Fou, chérie, fou de toi. Bouche gobée, le petit visage bascule, qui plus que jamais ressemble à celui de Mariette, pucelle. Plus beau, plus net que le sien, le buste suit, prolongé par ces longues jambes qui se dessoudent. Maître, rassurez-vous : vos collègues n’auront pas à plaider les circonstances atténuantes. Cette enfant, la voilà déjà qui le chante, son consentement, qui étire la plus jolie plainte du monde. Elle dit bien mieux que oui, cette foudroyante ardeur, à bien peu de filles donnée, qui arque celle-ci au mieux de la flèche, qui la fait haleter, secouer la tête, les yeux mi-clos, les cheveux mêlés à l’herbe et les bras en étau.

— A-bel ! An-nick !

Sur deux tons le pilote nous rappelle. J’achève moins bien ce qui fut mieux commencé. Il faut quitter Cythère. Annick se redresse :

— Ça, alors !

Elle a de la gratitude dans l’œil, mais aussi de l’étonnement, peut-être de l’inquiétude. Si douée qu’elle soit pour cette sorte de surprise (ce qui reste à prouver), elle doit comme moi soudain se ressouvenir de ce que nous avons un instant oublié : je suis le gendre de son hôte, le mari de sa cousine, le père de quatre enfants et en commençant tôt j’aurais, à la rigueur, pu être aussi le sien.
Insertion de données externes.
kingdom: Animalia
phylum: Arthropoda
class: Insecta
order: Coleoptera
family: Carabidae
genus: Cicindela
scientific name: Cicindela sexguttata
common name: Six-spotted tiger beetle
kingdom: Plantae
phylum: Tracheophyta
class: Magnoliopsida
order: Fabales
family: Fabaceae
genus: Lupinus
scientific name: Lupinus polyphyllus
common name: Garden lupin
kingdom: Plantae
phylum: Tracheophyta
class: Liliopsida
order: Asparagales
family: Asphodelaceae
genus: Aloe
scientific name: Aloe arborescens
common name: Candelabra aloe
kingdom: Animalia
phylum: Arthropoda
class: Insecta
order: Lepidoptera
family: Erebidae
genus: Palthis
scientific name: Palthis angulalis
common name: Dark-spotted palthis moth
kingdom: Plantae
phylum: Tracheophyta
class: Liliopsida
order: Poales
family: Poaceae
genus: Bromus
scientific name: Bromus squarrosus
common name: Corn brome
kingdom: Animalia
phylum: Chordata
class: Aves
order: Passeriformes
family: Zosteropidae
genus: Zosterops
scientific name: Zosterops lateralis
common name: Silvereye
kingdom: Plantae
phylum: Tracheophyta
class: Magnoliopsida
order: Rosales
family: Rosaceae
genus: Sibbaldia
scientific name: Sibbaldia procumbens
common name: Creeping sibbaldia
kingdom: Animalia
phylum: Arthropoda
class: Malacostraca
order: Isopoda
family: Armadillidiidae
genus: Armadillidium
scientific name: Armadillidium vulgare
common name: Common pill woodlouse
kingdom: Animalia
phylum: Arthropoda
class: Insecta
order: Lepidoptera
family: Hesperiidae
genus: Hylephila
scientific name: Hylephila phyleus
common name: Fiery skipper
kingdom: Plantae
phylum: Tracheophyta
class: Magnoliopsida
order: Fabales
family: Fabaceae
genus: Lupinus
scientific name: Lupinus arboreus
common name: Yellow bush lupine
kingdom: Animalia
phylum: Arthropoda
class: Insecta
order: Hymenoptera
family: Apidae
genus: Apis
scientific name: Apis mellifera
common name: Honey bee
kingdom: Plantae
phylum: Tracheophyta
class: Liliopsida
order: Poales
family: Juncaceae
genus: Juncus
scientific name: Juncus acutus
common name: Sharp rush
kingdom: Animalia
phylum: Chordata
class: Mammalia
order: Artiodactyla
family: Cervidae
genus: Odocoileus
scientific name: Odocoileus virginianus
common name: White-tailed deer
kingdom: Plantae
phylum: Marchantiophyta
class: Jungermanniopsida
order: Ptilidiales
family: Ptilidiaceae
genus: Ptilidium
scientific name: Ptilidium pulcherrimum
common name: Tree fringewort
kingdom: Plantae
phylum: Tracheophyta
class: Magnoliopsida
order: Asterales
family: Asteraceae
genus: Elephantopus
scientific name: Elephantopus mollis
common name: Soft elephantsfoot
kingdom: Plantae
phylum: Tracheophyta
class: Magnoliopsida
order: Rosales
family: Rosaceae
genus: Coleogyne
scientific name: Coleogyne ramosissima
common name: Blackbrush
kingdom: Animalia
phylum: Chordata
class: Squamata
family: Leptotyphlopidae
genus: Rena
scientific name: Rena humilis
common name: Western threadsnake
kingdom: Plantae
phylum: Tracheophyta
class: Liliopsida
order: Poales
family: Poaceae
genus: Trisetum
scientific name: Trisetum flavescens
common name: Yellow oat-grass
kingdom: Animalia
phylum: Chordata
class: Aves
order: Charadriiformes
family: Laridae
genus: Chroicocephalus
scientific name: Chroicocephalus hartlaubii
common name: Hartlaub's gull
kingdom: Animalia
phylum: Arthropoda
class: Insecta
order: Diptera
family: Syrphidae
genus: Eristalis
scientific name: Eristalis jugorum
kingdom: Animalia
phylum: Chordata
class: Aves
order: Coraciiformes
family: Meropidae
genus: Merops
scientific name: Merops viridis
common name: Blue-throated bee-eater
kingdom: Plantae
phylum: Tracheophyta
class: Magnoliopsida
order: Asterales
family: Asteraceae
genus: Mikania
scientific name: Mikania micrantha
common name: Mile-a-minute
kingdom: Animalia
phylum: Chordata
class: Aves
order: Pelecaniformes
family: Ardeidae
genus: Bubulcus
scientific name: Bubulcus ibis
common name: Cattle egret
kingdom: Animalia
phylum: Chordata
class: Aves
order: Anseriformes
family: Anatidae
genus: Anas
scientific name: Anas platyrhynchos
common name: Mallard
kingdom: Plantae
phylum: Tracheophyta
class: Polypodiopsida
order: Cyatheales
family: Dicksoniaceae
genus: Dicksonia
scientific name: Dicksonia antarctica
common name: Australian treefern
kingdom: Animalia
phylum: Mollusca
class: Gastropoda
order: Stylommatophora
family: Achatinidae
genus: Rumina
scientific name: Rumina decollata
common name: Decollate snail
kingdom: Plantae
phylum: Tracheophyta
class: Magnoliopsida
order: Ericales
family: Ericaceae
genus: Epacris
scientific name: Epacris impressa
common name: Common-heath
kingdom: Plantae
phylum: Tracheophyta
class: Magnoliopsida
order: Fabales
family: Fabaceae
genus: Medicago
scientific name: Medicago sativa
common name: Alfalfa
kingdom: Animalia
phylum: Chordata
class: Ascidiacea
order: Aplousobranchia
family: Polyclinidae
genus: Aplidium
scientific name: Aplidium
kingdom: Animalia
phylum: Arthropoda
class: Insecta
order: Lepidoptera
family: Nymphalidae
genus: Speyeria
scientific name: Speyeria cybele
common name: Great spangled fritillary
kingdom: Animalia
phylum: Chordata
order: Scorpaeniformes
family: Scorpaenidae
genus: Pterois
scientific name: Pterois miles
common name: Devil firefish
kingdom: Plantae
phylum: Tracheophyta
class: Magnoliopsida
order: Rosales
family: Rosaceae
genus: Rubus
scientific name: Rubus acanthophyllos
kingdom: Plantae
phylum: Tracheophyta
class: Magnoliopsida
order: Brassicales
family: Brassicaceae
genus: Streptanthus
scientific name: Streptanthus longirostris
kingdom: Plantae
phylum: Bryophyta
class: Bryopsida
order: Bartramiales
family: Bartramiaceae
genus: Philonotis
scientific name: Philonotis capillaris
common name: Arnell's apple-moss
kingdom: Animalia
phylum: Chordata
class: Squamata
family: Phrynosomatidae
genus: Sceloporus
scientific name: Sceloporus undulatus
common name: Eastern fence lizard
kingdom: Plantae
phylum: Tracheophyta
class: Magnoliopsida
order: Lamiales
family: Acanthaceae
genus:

Ça, alors ! répète-t-elle, tandis que, dernière privauté, je l’aide à relacer son slip dont le cordon a souffert. Il y a quinze ans, en pareil cas, Mariette aurait certainement murmuré : que vat-tu penser de moi ? Mais cette génération a le ventre innocent. Gilles crie toujours :

— A-bel ! An-nick !

— Allons-y, dit la petite, Gilles se ferait des idées.

Retâtant un peu tout, vite, en propriétaire, je l’embrasse profond. Sans les échos qui de roc en roc ressassent nos prénoms, je la doublerais sûrement. Mais elle me repousse, se relève et se met à courir. Du haut de la falaise nous revoyons le Miclou, qui bouchonne plus loin et se garde d’approcher. Gilles fait de grands gestes impatients. Annick plonge :

— Cent mètres, nage libre !

Nul ne battra l’autre. À mi-chemin, braquant vers moi une tête aux cheveux collés, Annick dit rapidement :

— Écoute, Abel, je ne veux surtout pas d’histoires avec Mariette.

J’entre dans un rouleau. J’en sors. Je murmure :

— Quand seras-tu à Angers ?

Mais elle ne répond pas. Nous sommes trop près. Gilles, qui jette de la corde, me regarde d’un drôle d’air.

Nous irons virer au phare, et sages, nous rentrerons ; et sages, nous resterons, tout le soir, dans la gentillesse générale, plus irritante que rassurante. Pour délivrer mes yeux, qui ne savent où se poser, j’irai me coucher tôt.